- **EXERCISE REQUIREMENTS**
Rewrite the lines of the records below, changing every "series" to "data set" and keeping everything else the same. Omit the pictures.

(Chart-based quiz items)
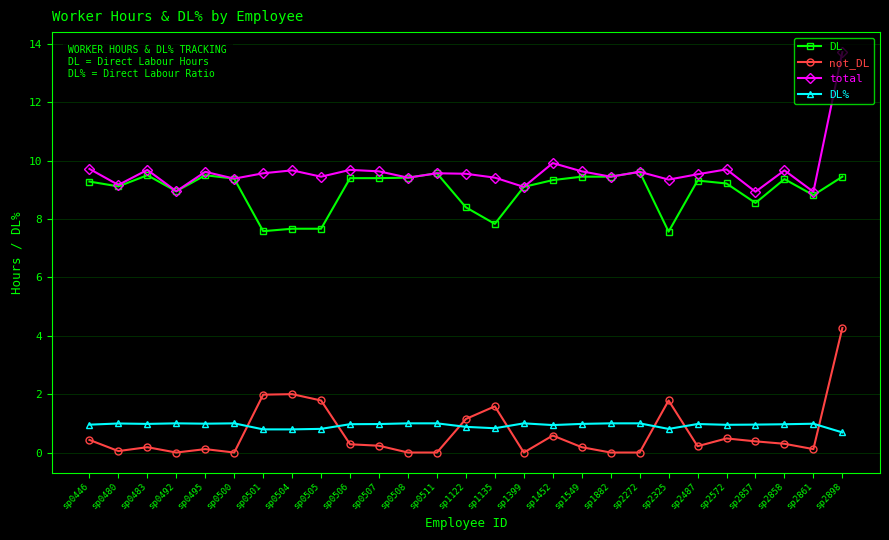

Which series has the largest total across all categories?

total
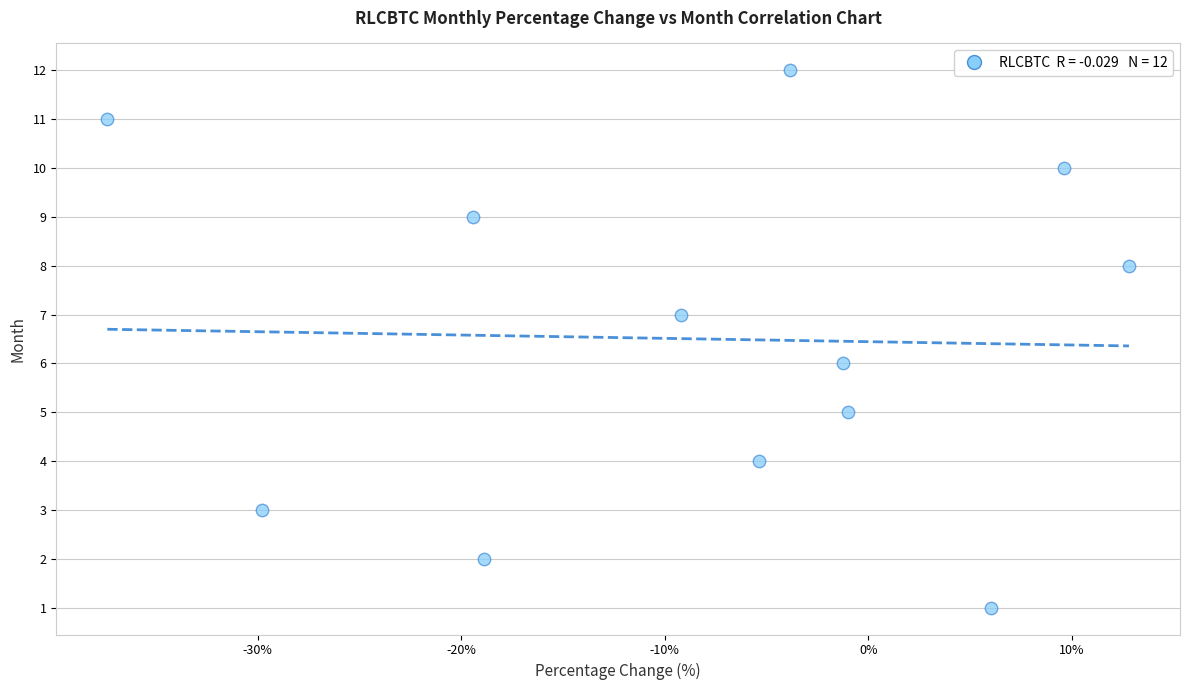

What is the range of Y values (max minus min)?

11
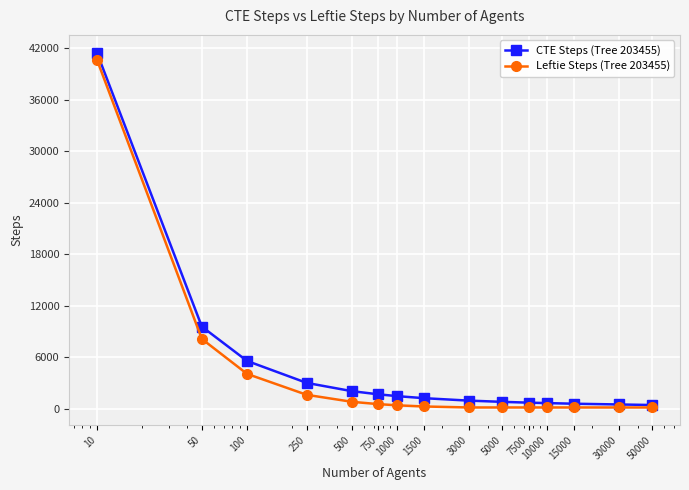

What is the highest value of the Leftie Steps (Tree 203455) series?

40690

- **EXERCISE SOLUTION**
Which data set has the largest total across all categories?

total

What is the range of Y values (max minus min)?

11

What is the highest value of the Leftie Steps (Tree 203455) data set?

40690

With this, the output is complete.